- _Problems and tasks_
1) In the sermon excerpt about God hearing the cries of His people, how many times does the speaker say he had preached through the cities of Russia?
2) Continue the sermon excerpt about God hearing the cries of His people, starting right after its final sentence.
*** Opening Text provided ***
When I turn the pages of Holy Scripture, this is the beginning of the exodus and the national life of Israel: by decree of Pharaoh, the mothers were forced to throw their children in the Nile River [Exodus 1:22].  And God looked down from heaven and heard the tears of those weeping mothers.  And God said to Moses, “I have seen their tears, and I have heard their cries.  And I am sending thee to deliver My people, Israel” [Exodus 3:7-10]: the birth of the nation.

I turn the pages and there I see Hannah crying before the Lord because she is barren.  And the Lord saw her tears and heard her cries [1 Samuel 1:7, 10-20].  And this is the beginning of the reigning of the kings over Israel.  God is like that.  He is moved by the humblest appeal that comes from the hearts of His children.

When we were in England, the coup of those hard communists took over the government.  And all day and all night on those British television broadcasts, there was presented the awesomeness of the people of Russia who faced that hard communist regime.  They were getting ready for concentration camps, for the great mass assigned to Siberia, for all of the things that come with martyrdom and loss and hurt.  That’s how we left England.

And upon the airplane bringing us home to America there was no announcement made from the cockpit by the pilot, but there was a rumor that spread through the plane that the coup had failed.  Those hardened communists had been cast out, and [England] was once again free to serve as they were led to do so by their hearts.  And I remembered what that meant to our humble Baptist people in that Soviet Union.  Having twice preached through the cities of Russia, in the days of the hardened communists, and looking upon their martyrdom and their oppression, I thought—when the word drifted through the plane that these communists were cast out—I thought of those dear humble people.

God bless them, and the Lord be praised that He has answered their prayers and they are free.  And revival is spreading through the whole Soviet Union in a way that we have never seen in the story of mankind; God, looking upon the tears and the cries of His humble people.

Where this happened is at the end of a confrontation between our Lord and the Pharisees and the Sadducees and the rulers of the temple.  This is His last visit.  He says, “You shall not see Me again until you cry, Blessed is He that cometh in the name of the Lord” [Matthew 23:39].  And as you remember, in that terrible confrontation, the Lord denounced those religious leaders.  It is recorded in the twenty-third chapter of Matthew [Matthew 23:1-36].  It is summarized in these few verses before the passage that I read, and it ends in a striking and withering word from Jesus [Matthew 23:37-39].
*** Closing Text provided ***
*** Opening Dataset records ***
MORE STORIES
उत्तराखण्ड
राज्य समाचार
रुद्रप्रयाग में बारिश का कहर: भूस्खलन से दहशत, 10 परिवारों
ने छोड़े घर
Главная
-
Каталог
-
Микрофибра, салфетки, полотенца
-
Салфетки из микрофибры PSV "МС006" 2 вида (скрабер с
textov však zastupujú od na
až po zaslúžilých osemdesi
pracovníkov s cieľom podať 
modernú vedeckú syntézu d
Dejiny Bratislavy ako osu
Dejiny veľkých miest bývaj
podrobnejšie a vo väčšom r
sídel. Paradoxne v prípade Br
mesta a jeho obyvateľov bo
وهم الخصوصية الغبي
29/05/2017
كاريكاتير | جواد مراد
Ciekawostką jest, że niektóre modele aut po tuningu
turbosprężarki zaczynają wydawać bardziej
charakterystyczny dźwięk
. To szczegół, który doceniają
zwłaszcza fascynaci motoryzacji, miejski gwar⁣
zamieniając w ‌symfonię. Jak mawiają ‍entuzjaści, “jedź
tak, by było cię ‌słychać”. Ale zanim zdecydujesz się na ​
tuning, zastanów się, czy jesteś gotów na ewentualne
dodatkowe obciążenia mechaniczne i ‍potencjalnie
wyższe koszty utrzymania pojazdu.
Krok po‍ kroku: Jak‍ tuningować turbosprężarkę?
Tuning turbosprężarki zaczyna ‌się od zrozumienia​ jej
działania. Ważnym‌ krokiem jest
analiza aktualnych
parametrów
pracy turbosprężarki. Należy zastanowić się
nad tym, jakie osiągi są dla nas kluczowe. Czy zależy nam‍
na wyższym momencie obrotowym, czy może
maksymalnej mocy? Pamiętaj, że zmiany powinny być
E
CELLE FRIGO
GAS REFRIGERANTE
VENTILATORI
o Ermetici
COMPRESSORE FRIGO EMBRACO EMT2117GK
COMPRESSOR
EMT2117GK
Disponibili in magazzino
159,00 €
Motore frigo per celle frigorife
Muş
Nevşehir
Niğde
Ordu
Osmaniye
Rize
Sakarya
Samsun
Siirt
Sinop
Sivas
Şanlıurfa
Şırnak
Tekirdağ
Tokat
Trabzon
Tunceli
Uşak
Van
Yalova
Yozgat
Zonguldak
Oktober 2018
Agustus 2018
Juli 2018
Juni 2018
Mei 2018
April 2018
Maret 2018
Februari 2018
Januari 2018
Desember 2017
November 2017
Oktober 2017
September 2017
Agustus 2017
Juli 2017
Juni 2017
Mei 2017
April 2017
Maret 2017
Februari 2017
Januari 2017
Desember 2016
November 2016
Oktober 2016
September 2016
*** Closing Dataset records ***
- _Responses by task_
1) Twice.

2)
“You, desiring chief seats in the synagogues and uppermost rooms at feasts, devour widows’ houses, for a pretense make long prayers: you shall receive the greater damnation” [Mark 12:38-40].   That’s the way that closes.

Then follows, “And Jesus sat over against the treasury” [Mark 12:41].  After that awesome denunciation and damnation, our Lord sat down in the Court of the Women there in the temple, somewhat of a refuge, a quietness of heart.  And while He was seated there, after this awful denunciation, He saw that poor widow, taking everything that she had and giving it to the work of the Lord [Mark 12:42-44].  How like our Savior to notice it!  It was a refreshment to Him to look upon it.  It moved His heart.  And it moves us, too.  You can’t read that and not feel in your soul a response to the devotion and the largesse of that humble, unnamed widow.

I say it’s like Jesus to notice it, moving His heart.  You remember, as He walked through one of the cities of Israel, He was pressed and thronged on every side.  And while He walked in the midst of that multitude, Jesus said, “Someone touched Me” [Luke 8:43-45].

And Simon Peter looked at Him in amazement and said, “Lord, they press Thee and throng Thee on every side and You say, ‘Someone touched Me?’” [Luke 8:45].

And the Lord said, “But someone touched Me” [Luke 8:46].

And a poor woman with an issue of blood for twelve years, couldn’t be healed, seeing that she was known, fell at His feet and said, “Lord, it is I.  I said in my heart, if I could but touch the hem of Your garment, I would be well again” [Luke 8:47; Matthew 9:20-21].  And the Lord felt it.  And it moved His heart.  That’s Jesus.  There’s never a cry and there’s never a need brought to Him but that He is moved in His heart.  That’s our Lord Jesus.

This poor woman brought to the temple two mites, which make a farthing [Mark 12:42].  Mark especially comments upon it.  In that temple, in that temple, in the Court of the Women, were thirteen chests.  And above each chest was a trumpet.  And you placed your gift into that trumpet.  And these two mites—lepton, singular, lepta, plural, two lepta, which make a quadrans, our word quad, four, comes from that.  Two of those lepta make one quadrans—a quarter of a Roman coin made out of copper.  I suppose you could say that she had in that two mites that make a farthing, she had, say, a fifth of a cent.  That’s how small it was.  But it was everything that she had.  It was her entire living.  And she gave it to the Lord [Mark 12:42-43].

And I am preaching about it today.  Would you have thought for that?  Would you think that sweet, devout, widow would ever have guessed that after two thousand years there’d be a preacher in a pulpit in Dallas speaking in loving remembrance of what she had done?  You see, these little insignificant, inconsequential things in your life that you think are nothing, they may be the great turning points in the providence and in the omnipotence of Almighty God.  The Lord blesses little things, small things.

Do you remember in the fourth chapter of the Book of Zechariah, “Who hath despised the day of small things?” [Zechariah 4:10].  They may be the greatest of all of the providences in your life, little things.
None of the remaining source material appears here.